Exercise 2: Read CurrentEL
Add code to kernel_main that reads the current exception level and prints
it. If it is EL2, print a warning. Build and run to verify our kernel starts at EL1.
Exercise 3: Dump the Device Tree
Use QEMU's -M virt,dumpdtb=qemu-virt.dtb option to extract the device
tree binary. Then use dtc -I dtb -O dts qemu-virt.dtb to convert it to
human-readable DTS format. Identify the UART, GIC, and memory nodes. Add their
addresses.
Exercise 4: BSS Bug Hunting
Remove the BSS-clearing loop from start.S and add a global variable
int counter = 0; in kernel.c that increments in kernel_main. Build and
run several times. Observe that the value is not always zero at start. Write a short
explanation of why this happens.
Exercise 5: Boot with SMP
Run QEMU with -smp 4 and add code to start.S that prints
"CPU X booting" for each CPU that reaches _start. The primary CPU should
print the message; secondary CPUs should spin. Count how many messages you see.

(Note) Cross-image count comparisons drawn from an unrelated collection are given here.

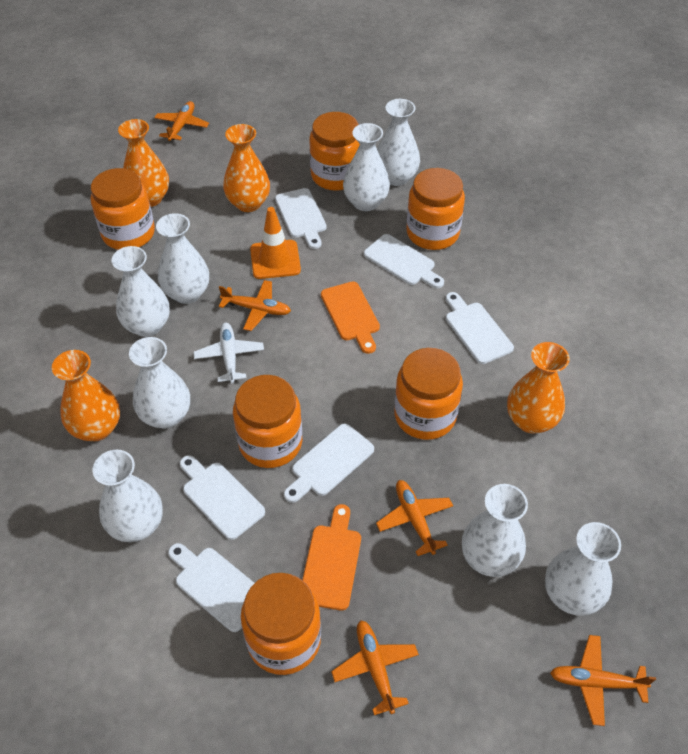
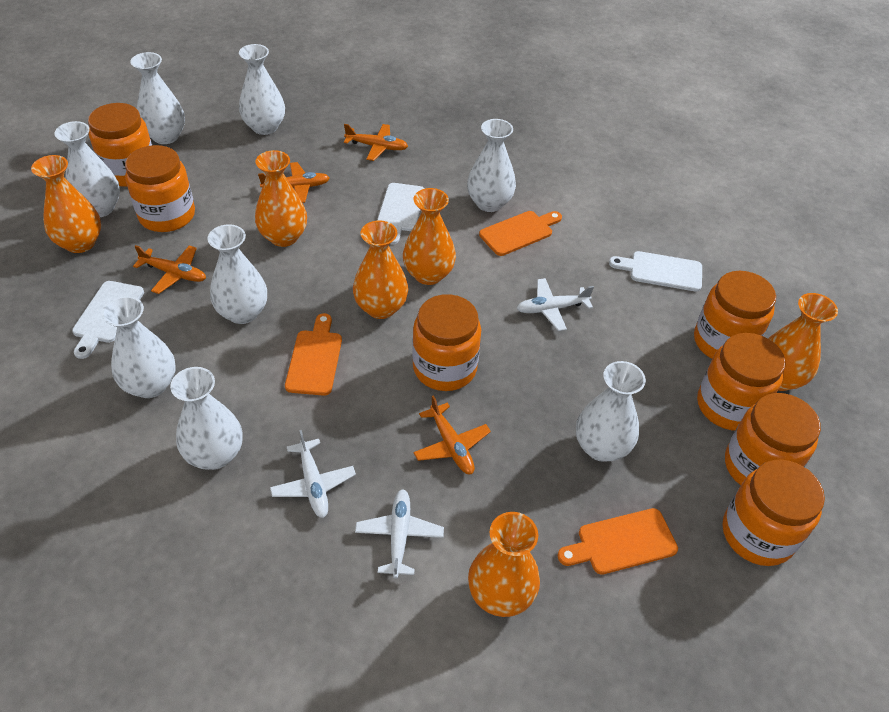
orange cutting board: [302,504,361,611] [321,281,380,354] = 2 -> [285,313,342,396] [479,211,562,256] [557,508,678,575] = 3
orange jar: [91,168,155,250] [233,375,302,468] [241,573,321,675] [309,112,360,191] [394,348,463,440] [406,168,465,250] = 6 -> [88,103,152,187] [125,145,195,232] [412,294,481,391] [694,271,776,359] [697,333,786,431] [722,459,825,566] [725,393,821,485] = 7
orange plane: [154,101,209,141] [219,280,291,331] [331,620,419,715] [376,480,453,556] [550,635,656,726] = 5 -> [133,245,206,294] [258,162,330,203] [344,124,408,161] [413,395,491,474] = 4
orange traffic cone: [250,207,301,279] = 1 -> none = 0
orange vase: [52,350,120,441] [118,119,169,207] [223,124,270,212] [507,342,570,434] = 4 -> [31,155,101,253] [255,150,307,247] [353,220,408,319] [403,188,456,285] [468,512,540,617] [768,293,838,391] = 6
white cutting board: [168,543,254,632] [180,455,265,540] [275,188,327,249] [284,423,374,503] [364,234,444,288] [446,292,514,364] = 6 -> [72,281,144,359] [377,183,425,244] [609,251,702,292] = 3
white plane: [193,323,264,384] = 1 -> [270,430,356,518] [355,489,444,579] [517,278,594,331] = 3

Exercise 6: EL2 Detection (Challenge)
Modify QEMU's boot to start our kernel at EL2 instead of EL1. One way is to use a
different firmware: -machine virt,secure=on or a custom EL2 loader.

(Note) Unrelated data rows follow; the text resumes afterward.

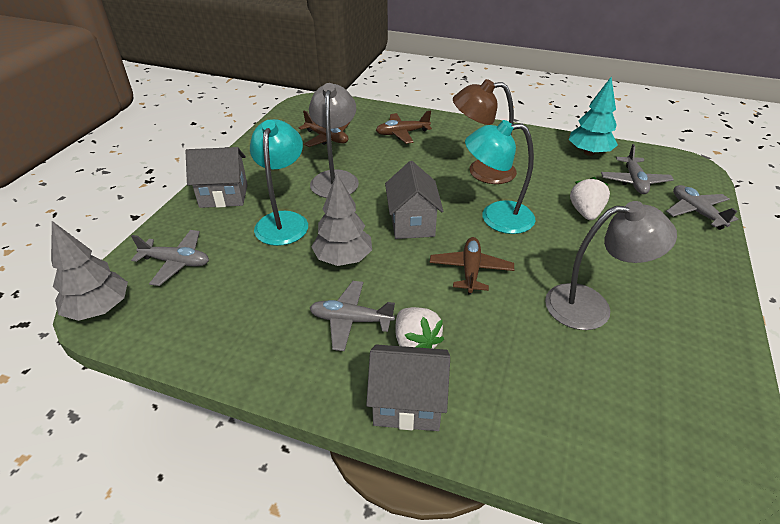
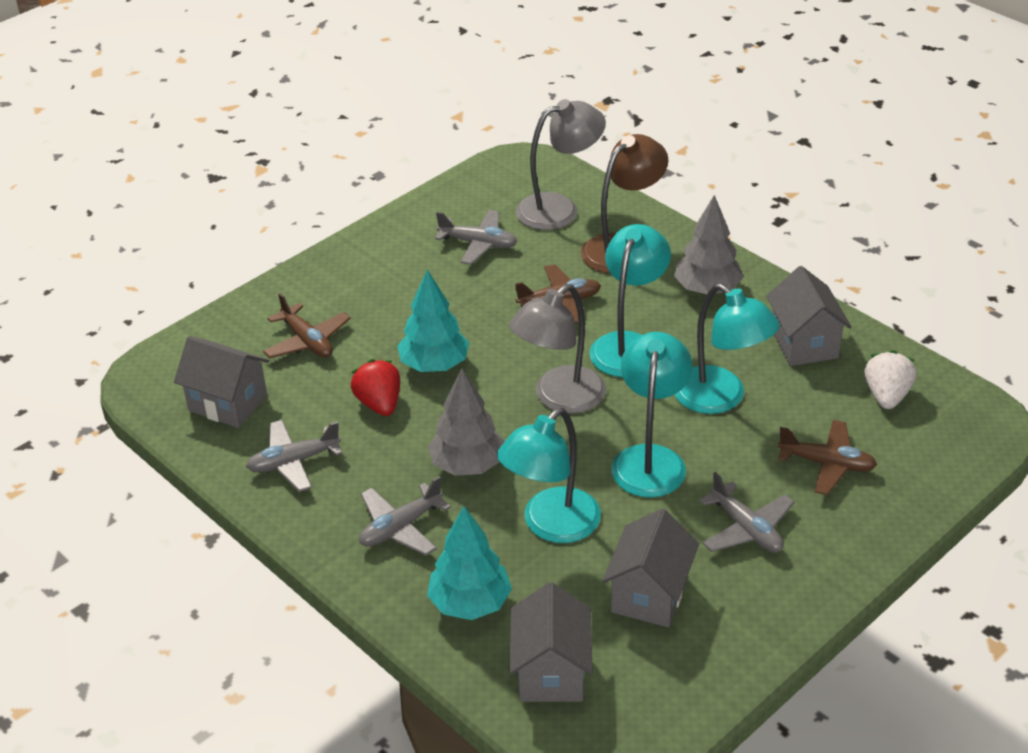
grey house: [186,147,248,208] [366,344,450,431] [385,161,443,239] = 3 -> [174,336,269,428] [509,582,592,702] [602,508,699,627] [766,266,852,366] = 4
red strawberry: none = 0 -> [351,359,400,416] = 1
turquoise lamp: [250,119,308,246] [465,120,535,234] = 2 -> [497,408,601,543] [590,224,671,377] [612,332,692,497] [674,284,780,414] = 4
turquoise tree: [569,77,618,156] = 1 -> [397,270,469,372] [427,506,512,620] = 2
white strawberry: [395,307,444,349] [570,177,610,220] = 2 -> [865,350,917,409] = 1

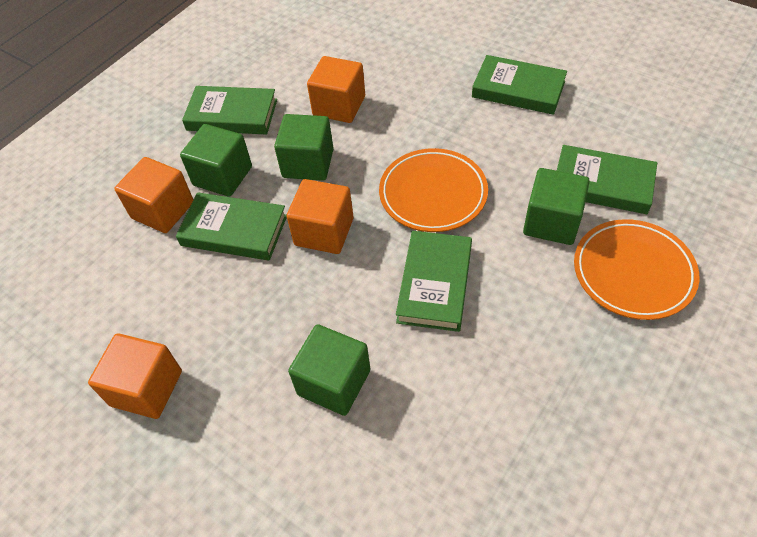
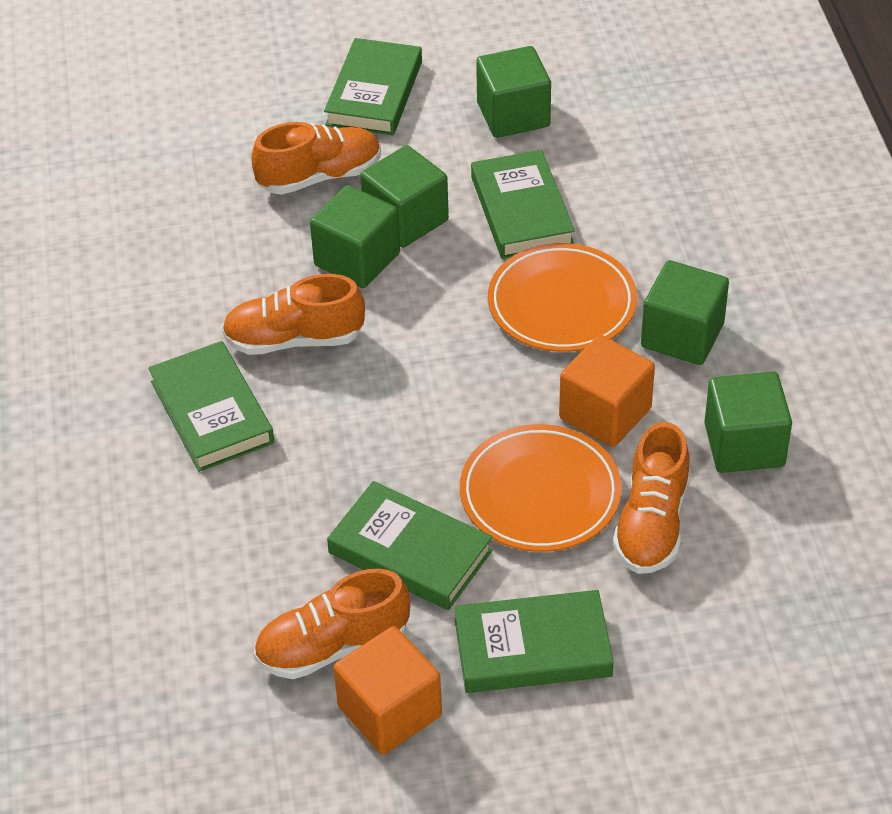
green cube: [180,124,252,197] [274,114,334,181] [288,324,370,416] [523,168,590,245] = 4 -> [310,185,400,288] [360,145,449,248] [476,46,551,138] [641,260,729,365] [704,372,792,473] = 5
orange cube: [88,333,182,419] [114,157,194,233] [287,179,354,254] [307,56,365,123] = 4 -> [333,626,442,755] [559,335,655,447] = 2
orange shoe: none = 0 -> [222,274,365,355] [251,122,381,195] [254,569,410,679] [613,422,690,574] = 4

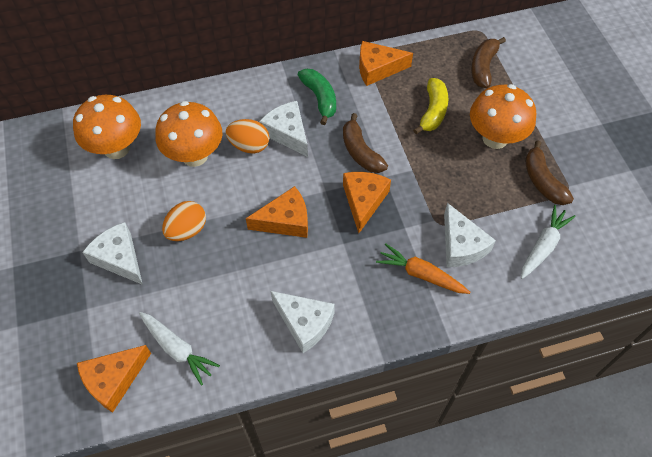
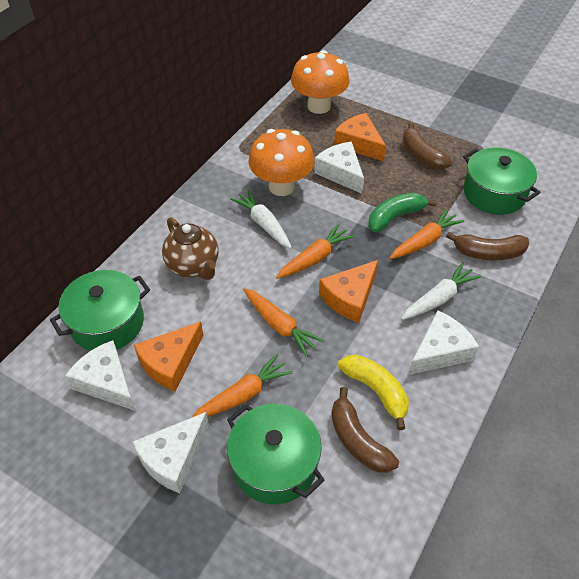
brown teapot: none = 0 -> [162,217,219,280] = 1
green pot: none = 0 -> [50,270,150,351] [227,404,325,504] [463,147,540,215] = 3
orange carrot: [376,243,470,294] = 1 -> [191,354,293,418] [244,288,324,357] [276,224,355,279] [390,209,464,259] = 4
orange cheese: [77,345,151,413] [246,186,308,238] [343,172,391,233] [359,41,413,86] = 4 -> [134,321,203,392] [319,260,378,323] [334,113,386,161] = 3
orange egg: [162,201,206,241] [225,119,269,153] = 2 -> none = 0
orange mushroom: [73,95,141,159] [156,101,222,167] [470,84,536,149] = 3 -> [248,129,314,196] [291,50,350,114] = 2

Then verify that our EL2-to-EL1 drop code works correctly. Hint: look at QEMU's
-bios option for providing an EL2 loader.
7.12 Summary
In this chapter, we traced the complete boot sequence from power-on to our kernel entry point. The boot chain goes through multiple stages, each running at a higher exception level than the next. The firmware at EL3 initializes the system, the boot loader at EL2 loads our kernel into memory, and our kernel runs at EL1.

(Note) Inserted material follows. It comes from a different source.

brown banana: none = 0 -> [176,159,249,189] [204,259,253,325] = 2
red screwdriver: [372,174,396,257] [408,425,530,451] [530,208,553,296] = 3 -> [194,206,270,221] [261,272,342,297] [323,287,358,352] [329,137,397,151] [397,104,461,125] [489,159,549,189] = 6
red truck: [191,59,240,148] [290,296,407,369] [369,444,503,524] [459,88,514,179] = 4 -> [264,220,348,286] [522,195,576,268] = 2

We learned about the device tree, which describes hardware to the kernel in a platform- independent way. While we currently hard-code hardware addresses, we will eventually parse the device tree to discover devices dynamically.
We examined the exact CPU state at kernel entry: MMU off, caches off, interrupts masked,
stack undefined, BSS uninitialized. Our _start code must handle each of these
before it can safely call C code.
Finally, we built a robust start.S that saves boot parameters, drops from
EL2 to EL1 if needed, sets up the stack, clears BSS, and calls kernel_main with the
device tree address and CPU ID.
In the next chapter, we will look at building a complete boot loader that can load our kernel from disk or over a serial connection.